Now, let’s compare the men: The top seven men all have played major finals, as has No. 10 Jo-Wilfried Tsonga. But that’s it. Nobody ranked between 11 and 25 has made the breakthrough.
You can put that down to the “golden age.” You can come up with half-baked theories about the WTA having more volatile drama queens and head cases. But you can also look at it another way: The women have so many more dangerous players because they represent a much broader spectrum of playing styles. The difference between Nadal and, say, Berdych simply isn’t nearly as profound as the contrast presented by Serena and Errani. And you can take the comparisons down the line.

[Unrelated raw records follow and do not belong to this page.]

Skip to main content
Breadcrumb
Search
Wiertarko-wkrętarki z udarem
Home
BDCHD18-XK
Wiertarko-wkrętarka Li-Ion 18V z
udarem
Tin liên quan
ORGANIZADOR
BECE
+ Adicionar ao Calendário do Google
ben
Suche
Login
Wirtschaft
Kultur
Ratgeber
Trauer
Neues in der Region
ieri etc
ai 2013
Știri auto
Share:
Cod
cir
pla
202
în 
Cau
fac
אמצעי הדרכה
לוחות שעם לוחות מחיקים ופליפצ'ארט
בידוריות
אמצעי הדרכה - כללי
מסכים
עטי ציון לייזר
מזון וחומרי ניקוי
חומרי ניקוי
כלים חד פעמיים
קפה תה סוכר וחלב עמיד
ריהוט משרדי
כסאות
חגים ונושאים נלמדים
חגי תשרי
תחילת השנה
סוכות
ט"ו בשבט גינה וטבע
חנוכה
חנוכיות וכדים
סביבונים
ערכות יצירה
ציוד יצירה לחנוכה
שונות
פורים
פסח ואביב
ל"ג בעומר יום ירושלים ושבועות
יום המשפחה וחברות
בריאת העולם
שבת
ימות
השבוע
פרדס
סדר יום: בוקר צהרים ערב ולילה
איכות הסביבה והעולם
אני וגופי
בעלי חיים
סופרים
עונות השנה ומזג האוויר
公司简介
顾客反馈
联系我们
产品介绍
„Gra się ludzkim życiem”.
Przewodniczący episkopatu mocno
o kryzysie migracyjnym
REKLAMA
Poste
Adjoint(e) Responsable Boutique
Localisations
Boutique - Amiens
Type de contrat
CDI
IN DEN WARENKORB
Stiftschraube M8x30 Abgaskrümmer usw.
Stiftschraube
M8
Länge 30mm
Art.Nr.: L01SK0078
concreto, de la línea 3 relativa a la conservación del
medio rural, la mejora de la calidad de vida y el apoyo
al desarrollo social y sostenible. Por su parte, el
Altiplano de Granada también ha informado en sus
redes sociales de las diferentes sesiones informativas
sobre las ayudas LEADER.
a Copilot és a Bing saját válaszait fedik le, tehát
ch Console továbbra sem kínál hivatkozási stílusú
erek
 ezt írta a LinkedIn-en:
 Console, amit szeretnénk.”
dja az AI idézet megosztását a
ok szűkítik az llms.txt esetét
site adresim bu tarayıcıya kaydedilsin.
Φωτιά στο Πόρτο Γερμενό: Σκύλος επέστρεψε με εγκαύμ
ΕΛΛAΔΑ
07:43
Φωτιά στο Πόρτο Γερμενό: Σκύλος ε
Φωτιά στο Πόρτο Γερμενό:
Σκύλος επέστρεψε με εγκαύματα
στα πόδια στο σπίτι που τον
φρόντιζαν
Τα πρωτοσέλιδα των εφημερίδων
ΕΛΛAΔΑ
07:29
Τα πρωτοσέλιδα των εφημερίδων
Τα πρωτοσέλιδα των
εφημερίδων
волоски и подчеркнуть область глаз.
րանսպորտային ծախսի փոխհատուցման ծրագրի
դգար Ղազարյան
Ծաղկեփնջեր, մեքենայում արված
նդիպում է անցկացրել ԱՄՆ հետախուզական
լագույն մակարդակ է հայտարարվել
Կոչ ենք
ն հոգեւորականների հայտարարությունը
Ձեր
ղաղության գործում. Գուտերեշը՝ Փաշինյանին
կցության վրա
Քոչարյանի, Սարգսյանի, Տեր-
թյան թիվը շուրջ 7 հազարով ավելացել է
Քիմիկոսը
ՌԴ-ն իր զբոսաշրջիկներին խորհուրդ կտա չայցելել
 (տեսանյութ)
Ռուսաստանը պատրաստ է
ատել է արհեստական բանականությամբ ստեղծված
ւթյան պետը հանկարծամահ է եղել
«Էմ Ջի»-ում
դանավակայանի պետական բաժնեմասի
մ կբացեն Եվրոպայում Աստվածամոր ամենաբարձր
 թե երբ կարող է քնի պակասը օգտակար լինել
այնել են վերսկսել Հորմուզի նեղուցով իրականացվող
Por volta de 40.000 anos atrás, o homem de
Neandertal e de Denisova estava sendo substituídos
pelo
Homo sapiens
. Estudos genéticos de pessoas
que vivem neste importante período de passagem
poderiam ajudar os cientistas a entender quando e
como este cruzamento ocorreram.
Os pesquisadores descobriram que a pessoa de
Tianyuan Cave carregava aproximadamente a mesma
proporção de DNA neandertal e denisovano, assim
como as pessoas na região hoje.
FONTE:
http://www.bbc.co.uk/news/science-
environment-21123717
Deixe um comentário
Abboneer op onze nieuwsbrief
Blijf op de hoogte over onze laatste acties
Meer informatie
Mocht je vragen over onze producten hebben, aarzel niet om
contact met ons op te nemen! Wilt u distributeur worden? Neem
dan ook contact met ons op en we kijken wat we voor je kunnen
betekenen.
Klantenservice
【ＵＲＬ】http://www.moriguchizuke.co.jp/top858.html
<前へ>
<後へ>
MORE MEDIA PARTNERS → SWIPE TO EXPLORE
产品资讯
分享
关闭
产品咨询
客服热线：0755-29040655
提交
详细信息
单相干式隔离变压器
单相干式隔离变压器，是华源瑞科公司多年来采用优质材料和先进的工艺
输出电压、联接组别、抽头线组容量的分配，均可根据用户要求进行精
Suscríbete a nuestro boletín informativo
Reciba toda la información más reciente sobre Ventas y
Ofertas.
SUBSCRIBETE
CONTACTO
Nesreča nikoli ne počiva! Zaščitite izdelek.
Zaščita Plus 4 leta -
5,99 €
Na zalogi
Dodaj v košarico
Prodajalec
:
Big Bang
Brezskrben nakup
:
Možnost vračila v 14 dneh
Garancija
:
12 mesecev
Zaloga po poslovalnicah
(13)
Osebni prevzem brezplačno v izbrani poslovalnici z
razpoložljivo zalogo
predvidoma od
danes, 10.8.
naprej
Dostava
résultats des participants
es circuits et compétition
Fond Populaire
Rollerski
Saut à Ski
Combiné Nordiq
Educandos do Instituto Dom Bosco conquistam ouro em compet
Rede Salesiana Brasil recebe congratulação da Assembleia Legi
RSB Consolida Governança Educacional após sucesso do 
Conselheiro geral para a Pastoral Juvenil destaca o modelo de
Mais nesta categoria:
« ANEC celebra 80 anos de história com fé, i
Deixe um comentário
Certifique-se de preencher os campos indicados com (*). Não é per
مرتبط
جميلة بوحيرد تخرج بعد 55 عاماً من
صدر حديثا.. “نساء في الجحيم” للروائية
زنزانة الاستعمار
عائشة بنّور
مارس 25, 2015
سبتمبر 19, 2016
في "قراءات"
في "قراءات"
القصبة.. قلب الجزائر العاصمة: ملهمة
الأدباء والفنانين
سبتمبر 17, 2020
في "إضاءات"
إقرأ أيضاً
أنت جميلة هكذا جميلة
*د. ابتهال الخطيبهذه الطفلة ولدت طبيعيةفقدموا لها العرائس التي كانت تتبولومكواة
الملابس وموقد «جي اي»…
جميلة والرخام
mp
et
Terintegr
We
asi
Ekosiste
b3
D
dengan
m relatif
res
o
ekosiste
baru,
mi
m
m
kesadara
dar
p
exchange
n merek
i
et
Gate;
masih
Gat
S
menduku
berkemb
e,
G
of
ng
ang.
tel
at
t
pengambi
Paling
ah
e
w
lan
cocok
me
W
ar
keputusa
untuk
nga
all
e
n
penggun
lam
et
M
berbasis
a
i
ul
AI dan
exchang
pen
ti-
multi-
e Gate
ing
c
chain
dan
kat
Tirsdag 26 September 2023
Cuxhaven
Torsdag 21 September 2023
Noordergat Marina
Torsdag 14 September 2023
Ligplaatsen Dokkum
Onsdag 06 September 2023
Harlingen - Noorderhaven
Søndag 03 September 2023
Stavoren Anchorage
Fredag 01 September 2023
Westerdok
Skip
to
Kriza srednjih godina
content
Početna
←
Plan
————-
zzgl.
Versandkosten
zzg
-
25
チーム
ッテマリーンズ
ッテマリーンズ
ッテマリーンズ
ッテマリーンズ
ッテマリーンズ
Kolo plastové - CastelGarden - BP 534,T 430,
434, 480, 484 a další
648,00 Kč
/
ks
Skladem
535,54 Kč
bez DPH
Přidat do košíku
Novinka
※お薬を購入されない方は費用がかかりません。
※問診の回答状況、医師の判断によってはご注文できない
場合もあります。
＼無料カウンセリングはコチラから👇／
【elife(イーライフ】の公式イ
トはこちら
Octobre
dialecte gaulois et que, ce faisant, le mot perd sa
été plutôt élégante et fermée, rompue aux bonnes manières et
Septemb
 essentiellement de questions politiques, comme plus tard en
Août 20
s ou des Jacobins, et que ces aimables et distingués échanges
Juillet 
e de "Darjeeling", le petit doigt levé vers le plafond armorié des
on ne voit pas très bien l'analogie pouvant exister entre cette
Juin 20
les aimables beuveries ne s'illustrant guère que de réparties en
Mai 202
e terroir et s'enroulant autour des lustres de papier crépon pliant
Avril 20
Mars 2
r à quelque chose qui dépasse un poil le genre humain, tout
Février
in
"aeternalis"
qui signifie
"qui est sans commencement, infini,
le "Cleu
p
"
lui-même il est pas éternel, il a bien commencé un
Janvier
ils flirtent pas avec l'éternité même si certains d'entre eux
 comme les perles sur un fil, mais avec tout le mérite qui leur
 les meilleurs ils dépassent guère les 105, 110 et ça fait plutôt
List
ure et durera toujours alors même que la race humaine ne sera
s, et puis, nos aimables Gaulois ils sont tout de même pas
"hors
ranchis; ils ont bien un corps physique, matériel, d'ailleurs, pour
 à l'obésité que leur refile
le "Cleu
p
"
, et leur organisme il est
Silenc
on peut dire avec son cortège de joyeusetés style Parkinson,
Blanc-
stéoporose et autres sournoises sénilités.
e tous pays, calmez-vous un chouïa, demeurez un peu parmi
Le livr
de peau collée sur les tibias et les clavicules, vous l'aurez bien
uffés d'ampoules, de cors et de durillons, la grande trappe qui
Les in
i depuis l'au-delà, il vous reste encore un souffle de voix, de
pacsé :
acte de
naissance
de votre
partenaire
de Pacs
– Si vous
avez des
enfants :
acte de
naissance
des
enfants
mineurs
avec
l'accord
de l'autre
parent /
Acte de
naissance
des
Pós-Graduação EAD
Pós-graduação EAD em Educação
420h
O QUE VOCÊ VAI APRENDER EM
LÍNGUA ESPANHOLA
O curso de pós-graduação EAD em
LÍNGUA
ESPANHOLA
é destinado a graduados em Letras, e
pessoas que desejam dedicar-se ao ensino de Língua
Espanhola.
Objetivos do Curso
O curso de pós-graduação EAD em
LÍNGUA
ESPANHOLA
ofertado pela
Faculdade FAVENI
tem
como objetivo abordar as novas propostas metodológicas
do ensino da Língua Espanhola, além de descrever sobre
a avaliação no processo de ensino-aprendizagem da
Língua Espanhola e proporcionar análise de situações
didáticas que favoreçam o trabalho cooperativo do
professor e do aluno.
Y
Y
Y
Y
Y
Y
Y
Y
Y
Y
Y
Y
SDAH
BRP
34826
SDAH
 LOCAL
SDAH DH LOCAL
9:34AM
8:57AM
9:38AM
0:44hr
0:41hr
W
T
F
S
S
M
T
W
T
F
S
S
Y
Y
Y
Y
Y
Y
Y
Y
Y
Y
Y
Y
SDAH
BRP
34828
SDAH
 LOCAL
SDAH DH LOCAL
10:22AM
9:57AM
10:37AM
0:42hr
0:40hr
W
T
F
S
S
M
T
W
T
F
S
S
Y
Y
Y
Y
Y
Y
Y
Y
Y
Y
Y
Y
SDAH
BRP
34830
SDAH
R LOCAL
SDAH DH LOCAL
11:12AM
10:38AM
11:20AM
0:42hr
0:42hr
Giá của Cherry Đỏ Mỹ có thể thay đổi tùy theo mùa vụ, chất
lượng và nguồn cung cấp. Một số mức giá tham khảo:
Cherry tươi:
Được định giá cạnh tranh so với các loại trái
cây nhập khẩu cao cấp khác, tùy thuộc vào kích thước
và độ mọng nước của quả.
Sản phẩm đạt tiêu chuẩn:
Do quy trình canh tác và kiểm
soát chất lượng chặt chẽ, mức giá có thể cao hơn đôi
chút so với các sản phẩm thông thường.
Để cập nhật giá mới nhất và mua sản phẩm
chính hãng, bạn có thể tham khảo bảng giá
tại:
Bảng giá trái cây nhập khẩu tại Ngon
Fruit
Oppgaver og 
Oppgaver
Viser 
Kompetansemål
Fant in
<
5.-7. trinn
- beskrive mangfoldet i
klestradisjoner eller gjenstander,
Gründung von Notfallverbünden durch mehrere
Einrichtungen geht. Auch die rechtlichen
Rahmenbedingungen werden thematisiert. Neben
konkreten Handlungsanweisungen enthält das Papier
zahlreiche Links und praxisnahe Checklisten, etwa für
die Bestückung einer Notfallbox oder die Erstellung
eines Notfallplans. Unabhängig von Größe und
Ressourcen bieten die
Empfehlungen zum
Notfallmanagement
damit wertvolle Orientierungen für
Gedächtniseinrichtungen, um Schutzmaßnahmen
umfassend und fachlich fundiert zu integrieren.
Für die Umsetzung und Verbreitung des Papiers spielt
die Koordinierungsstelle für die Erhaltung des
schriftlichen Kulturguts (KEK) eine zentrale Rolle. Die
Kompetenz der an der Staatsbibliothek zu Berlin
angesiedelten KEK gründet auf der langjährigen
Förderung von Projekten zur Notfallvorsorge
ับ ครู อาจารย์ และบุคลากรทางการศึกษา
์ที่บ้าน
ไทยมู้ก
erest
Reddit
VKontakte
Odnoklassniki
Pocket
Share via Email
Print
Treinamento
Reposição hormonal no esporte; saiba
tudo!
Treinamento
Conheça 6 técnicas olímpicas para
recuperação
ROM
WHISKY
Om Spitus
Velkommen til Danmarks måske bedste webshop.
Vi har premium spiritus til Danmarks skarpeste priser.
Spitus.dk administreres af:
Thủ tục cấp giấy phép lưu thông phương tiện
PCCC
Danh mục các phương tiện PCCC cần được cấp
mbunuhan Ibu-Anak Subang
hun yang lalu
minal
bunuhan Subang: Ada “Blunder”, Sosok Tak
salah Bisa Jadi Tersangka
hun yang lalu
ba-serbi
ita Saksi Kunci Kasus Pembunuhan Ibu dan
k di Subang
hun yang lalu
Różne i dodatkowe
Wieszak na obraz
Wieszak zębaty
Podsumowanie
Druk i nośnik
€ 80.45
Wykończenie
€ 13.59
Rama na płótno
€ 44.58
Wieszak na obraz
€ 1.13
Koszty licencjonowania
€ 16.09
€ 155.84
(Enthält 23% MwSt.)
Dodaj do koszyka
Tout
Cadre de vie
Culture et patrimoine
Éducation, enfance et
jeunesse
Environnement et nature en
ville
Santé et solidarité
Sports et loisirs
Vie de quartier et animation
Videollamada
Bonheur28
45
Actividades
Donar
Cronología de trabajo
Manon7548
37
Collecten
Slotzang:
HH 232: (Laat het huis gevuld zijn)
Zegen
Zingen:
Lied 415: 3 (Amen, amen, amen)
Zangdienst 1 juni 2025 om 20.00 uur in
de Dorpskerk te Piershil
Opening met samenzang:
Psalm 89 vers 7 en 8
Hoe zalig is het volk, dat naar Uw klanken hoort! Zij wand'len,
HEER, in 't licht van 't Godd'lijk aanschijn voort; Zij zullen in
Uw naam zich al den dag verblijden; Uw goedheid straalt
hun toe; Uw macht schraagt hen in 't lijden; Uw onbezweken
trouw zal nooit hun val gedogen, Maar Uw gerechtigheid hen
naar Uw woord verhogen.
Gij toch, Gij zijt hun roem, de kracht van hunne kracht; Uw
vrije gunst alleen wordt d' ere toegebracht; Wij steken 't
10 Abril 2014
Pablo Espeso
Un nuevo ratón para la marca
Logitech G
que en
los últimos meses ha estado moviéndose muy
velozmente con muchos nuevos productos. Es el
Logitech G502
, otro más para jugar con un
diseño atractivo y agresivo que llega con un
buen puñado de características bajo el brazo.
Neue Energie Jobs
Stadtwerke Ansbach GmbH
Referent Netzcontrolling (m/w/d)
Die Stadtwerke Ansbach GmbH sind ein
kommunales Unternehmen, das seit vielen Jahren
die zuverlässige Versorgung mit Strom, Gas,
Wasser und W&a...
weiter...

But the real 800-pound gorilla in this room isn’t style, per se—it’s the thing that makes stylistic variety and problem solving possible. And that’s surface. The dramatic slowing of the surfaces has imposed a kind of realpolitik on men’s tennis. You need not apply unless you’re a beast with great defense and an aggressive, baseline game. The greatest beneficiary of this has been Djokovic, although Nadal, Murray, Ferrer, and even del Potro have also reaped the rewards.
Those men are tailor-made for the kinds of surfaces that have come to dominate the calendar. You could say that the surface and height-of-bounce issues have created a truly level playing field, and we now have a much more accurate—and fair—standard for judging skill, talent, and fitness. But do we really want that? After all, the challenge to win on different surfaces was always considered a valuable, unique feature that made the game more exciting.
It still does. Except it does so on the WTA tour.
I don’t want to oversell the idea here. It isn’t as if the women are serving-and-volleying like crazy, or radically changing their games to suit the surface. But the reality is that surface has never played the same role in the two branches of the pro game, and that’s been borne out in the results. I’m not even sure that what we mean by “style” isn’t just as much about what the player projects as what tactical choices he or she makes. And in the end it probably doesn’t matter all that much.
The bottom line seems to be that the men are slaves to surface far more than are the women, which is why their game has become more predictable and, perhaps, less interesting.